WORK ITEM: The lines to print are the one containing "left ankle: (1148, 1130)" and every line after it through the end of the entries below. Print them exactly and nothing else.

*** INFORMATION Section Begins ***

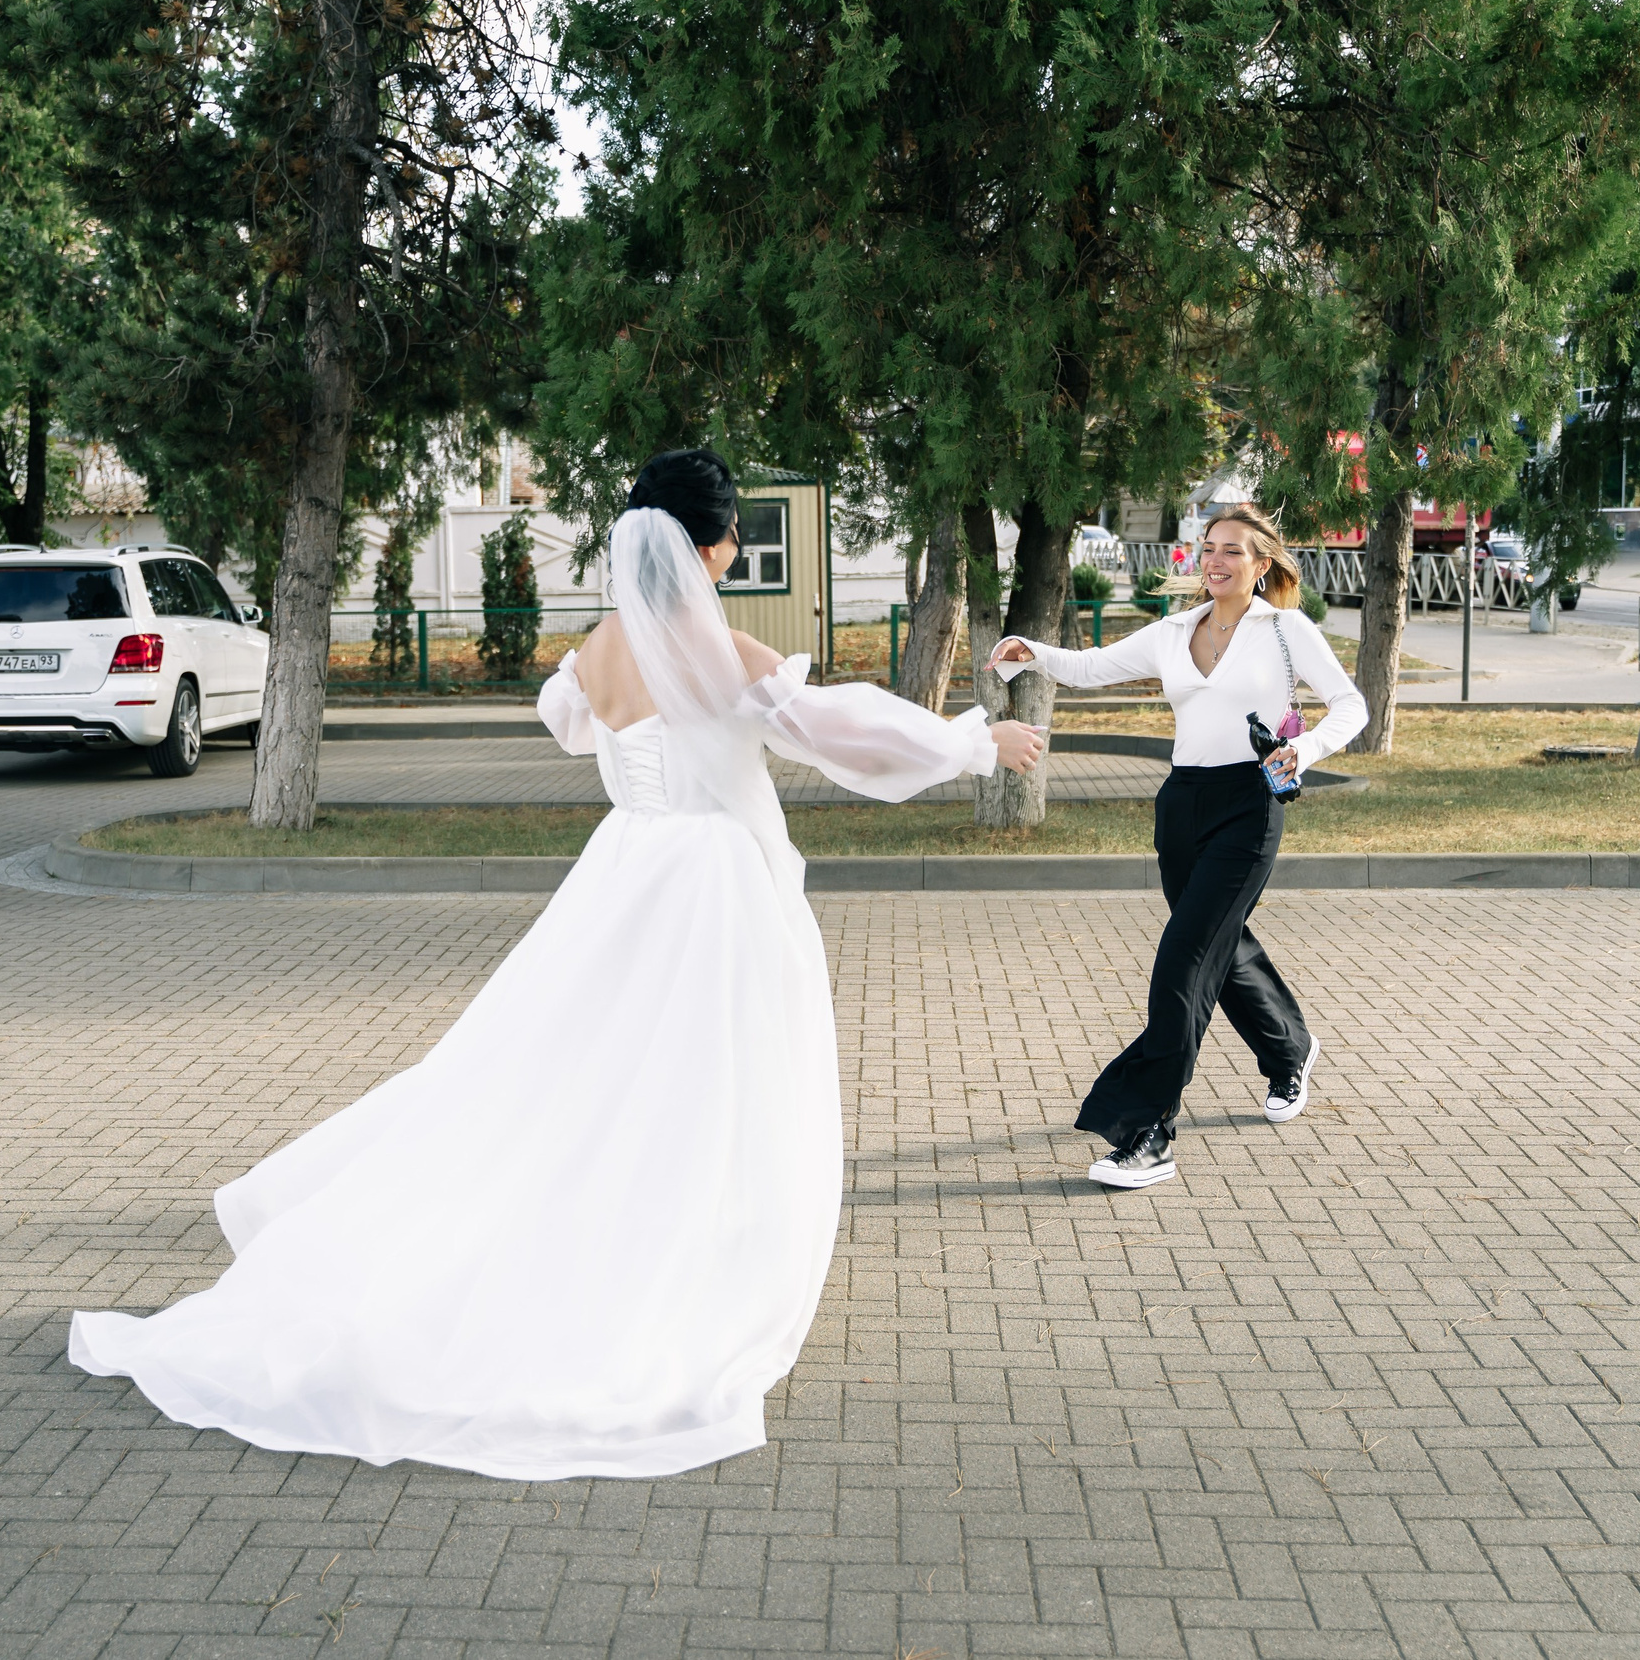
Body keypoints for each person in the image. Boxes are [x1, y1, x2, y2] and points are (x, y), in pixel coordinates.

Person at [68, 449, 1045, 1479]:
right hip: (709, 884)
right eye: (727, 540)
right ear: (707, 545)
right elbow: (836, 732)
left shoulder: (603, 644)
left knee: (576, 1075)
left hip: (624, 868)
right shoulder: (722, 654)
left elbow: (567, 719)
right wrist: (976, 745)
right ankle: (677, 1265)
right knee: (704, 1087)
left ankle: (604, 1240)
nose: (727, 556)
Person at [988, 504, 1364, 1190]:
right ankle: (1291, 1047)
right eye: (1209, 548)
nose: (1216, 560)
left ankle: (1148, 1130)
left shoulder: (1284, 630)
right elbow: (1093, 665)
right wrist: (1032, 652)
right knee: (1221, 944)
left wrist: (1302, 750)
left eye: (1233, 551)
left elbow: (1351, 704)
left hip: (1249, 808)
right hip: (1181, 807)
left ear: (1263, 564)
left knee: (1185, 962)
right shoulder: (1173, 631)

*** INFORMATION Section Ends ***

ANSWER SPACE:
left ankle: (1148, 1130)
left shoulder: (1284, 630)
right elbow: (1093, 665)
right wrist: (1032, 652)
right knee: (1221, 944)
left wrist: (1302, 750)
left eye: (1233, 551)
left elbow: (1351, 704)
left hip: (1249, 808)
right hip: (1181, 807)
left ear: (1263, 564)
left knee: (1185, 962)
right shoulder: (1173, 631)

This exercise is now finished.